Homework 11

22C:122, Fall 1999

Due Monday Dec 6, 1999, in class

Douglas W. Jones

Background: Consider the following memory interface:
```
     CPU           cache
   or cache       or RAM
                  
   =====> address  =====>
   <====> data     <====>
   -----> need-mem ----->
   -----> write    ----->
   <----  ready    <-----
   -----> clock    ----->
```
Assume a fully synchronous design, where all register transfers are finalized on the falling edge of the clock signal. During any clock pulse, if need-mem is high, the cache or memory may respond. During any clock pulse, if write and need-mem are high, the CPU is doing a write operation. The server (cache or RAM) may force the client (CPU or cache) to wait by failing to raise ready by the time the clock pulse ends. If made to wait, the client should repeat exactly the same request until it is satisfied.
Assume that the ultimate client is a CPU that, under normal circumstances, would issue a memory read or write request on just about every clock cycle.
Assume that you have an associative memory with the following characteristics:
```
            |       On clear, all stored values
        ____|____   are invalidated.
       |  value  |  
       |         |  Given an address, if there
   --->| address |  is an associated value, the
       |         |  hit output will be true and
   ----|>strobe  |  the value will be output.
       |         |  
   --->| clear   |  On strobe, the input value
       |         |  will be associated with the
       |hit_value|  given address and some other.
         |    |     address/value association may
         |    |     be forgotten.
```
The Problem: Give a state machine specification (using state diagrams) for the control unit of a write-through cache that uses this interface to the outside world! (indeed, all of the inputs and outputs of the state machine are defined above, if very briefly!)

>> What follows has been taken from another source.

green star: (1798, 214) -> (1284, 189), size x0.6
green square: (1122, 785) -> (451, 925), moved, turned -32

Background: A simple branch lookahead unit associates only one next address with each address. If there is a miss, the fetch stage of the pipeline fetches the next address in sequence. If there is a hit, the fetch stage fetches the address given by the associative memory. Whenever there is a branch, the address of the branch instruction and the address of its successor are stored in the lookahead unit.
If, during execution, a later pipeline stage finds that the next instruction in sequence was not the correct instruction, it cancels the next instruction and all instructions following it and requests a fetch from the correct location.

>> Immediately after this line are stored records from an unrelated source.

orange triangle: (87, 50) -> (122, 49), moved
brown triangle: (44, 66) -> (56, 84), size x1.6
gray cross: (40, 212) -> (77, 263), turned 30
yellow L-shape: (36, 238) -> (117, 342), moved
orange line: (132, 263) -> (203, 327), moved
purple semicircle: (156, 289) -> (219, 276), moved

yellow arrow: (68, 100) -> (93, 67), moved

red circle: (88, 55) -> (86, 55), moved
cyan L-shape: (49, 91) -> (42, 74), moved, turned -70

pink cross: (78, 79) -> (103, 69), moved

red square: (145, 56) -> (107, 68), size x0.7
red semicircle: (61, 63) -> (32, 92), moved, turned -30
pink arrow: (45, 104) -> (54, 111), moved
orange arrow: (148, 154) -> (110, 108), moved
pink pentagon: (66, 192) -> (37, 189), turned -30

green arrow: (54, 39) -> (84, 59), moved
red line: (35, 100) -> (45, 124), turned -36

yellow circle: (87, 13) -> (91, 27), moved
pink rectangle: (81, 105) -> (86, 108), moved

This basic branch lookahead unit stores address-successor pairs, but there may be more useful information. Specifically, consider function calls. The successful prediction of a return address depends on the likelyhood that most calls will come from the same place. If many calls come from other places, successful prediction requires that the associative memory use more context.

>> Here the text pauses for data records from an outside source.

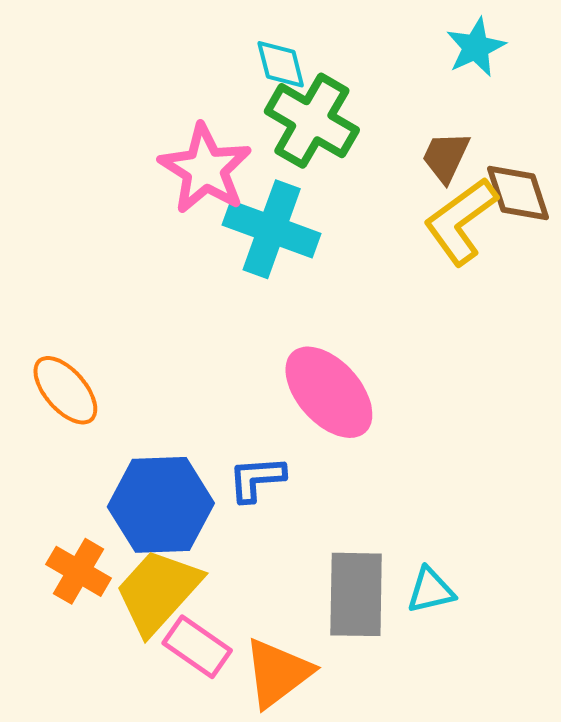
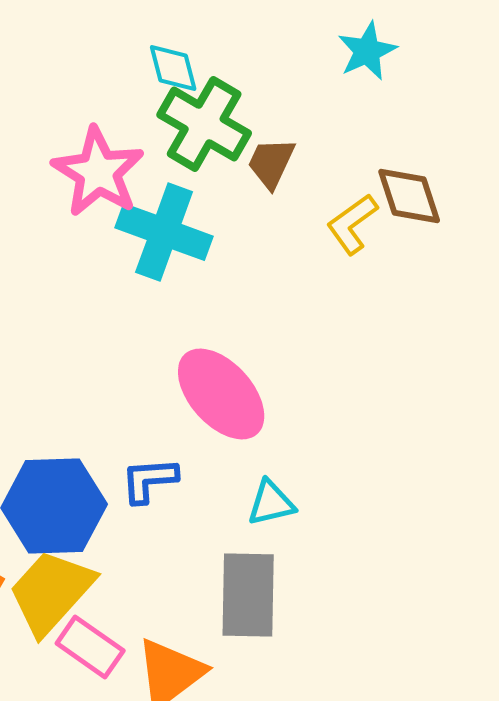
brown trapezoid: (446, 157) -> (271, 163), moved
yellow L-shape: (461, 221) -> (352, 224), size x0.7
cyan triangle: (431, 590) -> (271, 503), moved

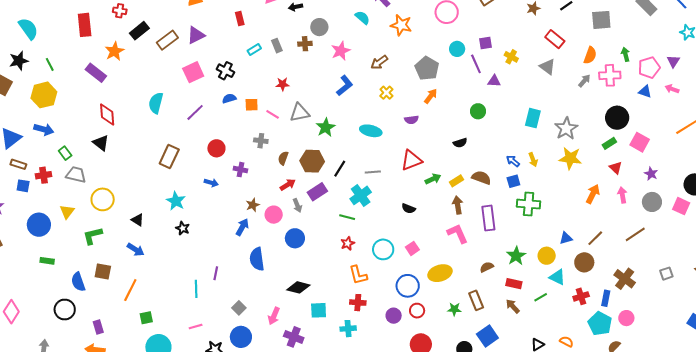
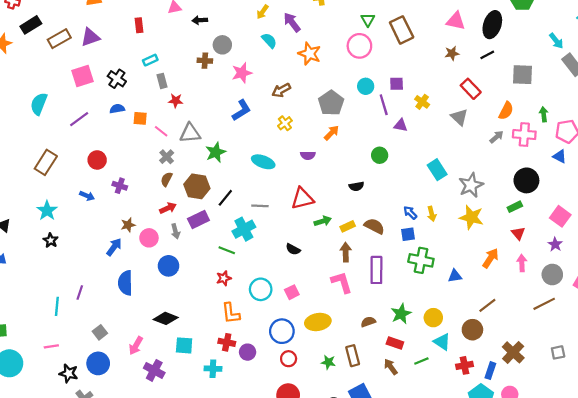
gray rectangle: (277, 46) -> (162, 81), moved
cyan rectangle: (533, 118) -> (437, 170), turned -54
gray cross: (261, 141) -> (167, 157), moved, turned 32
pink square: (640, 142) -> (560, 216), moved
brown line: (635, 234) -> (544, 304), moved
blue triangle: (566, 238) -> (455, 276), moved
purple circle: (394, 316) -> (248, 352), moved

Part A: Consider a CPU that, each time a branch is executed, stores the address of that branch instruction in a previous-branch-address register. Propose a way to use this previous branch address to improve predictions.
Part B: Would it perhaps be better to distinguish between instruction types, so that, instead of previous branch instruction, we save the address of the previous call, the previous unconditional jump, and so on. In answering this question, explain your reasons one way or the other.
Part C: Why might it be a mistake to incorporate too much history into the branch prediction cache?